§ **YOUR INSTRUCTIONS**
Each line in the entries that has the word "pixels" has to be copied.

(Beginning of DATA SECTION)

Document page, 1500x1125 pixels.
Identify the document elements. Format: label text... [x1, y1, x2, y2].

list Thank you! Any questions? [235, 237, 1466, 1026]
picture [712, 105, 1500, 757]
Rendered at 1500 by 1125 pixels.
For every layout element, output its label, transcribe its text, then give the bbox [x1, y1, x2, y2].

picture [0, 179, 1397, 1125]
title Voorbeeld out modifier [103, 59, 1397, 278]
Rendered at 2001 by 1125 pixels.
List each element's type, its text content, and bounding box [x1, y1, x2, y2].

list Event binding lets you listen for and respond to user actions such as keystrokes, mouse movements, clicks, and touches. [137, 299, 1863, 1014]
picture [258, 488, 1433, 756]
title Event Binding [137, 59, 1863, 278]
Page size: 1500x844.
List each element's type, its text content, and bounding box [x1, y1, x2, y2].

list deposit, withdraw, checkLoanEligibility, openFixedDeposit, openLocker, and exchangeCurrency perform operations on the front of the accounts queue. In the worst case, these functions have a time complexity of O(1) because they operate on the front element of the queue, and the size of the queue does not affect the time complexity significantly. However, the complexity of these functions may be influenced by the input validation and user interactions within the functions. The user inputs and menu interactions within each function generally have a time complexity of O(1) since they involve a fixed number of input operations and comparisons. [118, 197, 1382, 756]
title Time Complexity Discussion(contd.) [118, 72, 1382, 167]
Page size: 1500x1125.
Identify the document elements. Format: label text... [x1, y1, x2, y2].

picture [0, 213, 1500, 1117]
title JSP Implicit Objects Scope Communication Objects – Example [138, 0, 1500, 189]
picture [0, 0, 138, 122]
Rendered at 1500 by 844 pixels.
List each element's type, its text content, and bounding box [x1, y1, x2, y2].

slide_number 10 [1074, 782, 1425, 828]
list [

(End of DATA SECTION)

§ **WRITTEN ANSWER**
Document page, 1500x1125 pixels.
Rendered at 1500 by 1125 pixels.
Rendered at 2001 by 1125 pixels.
Rendered at 1500 by 844 pixels.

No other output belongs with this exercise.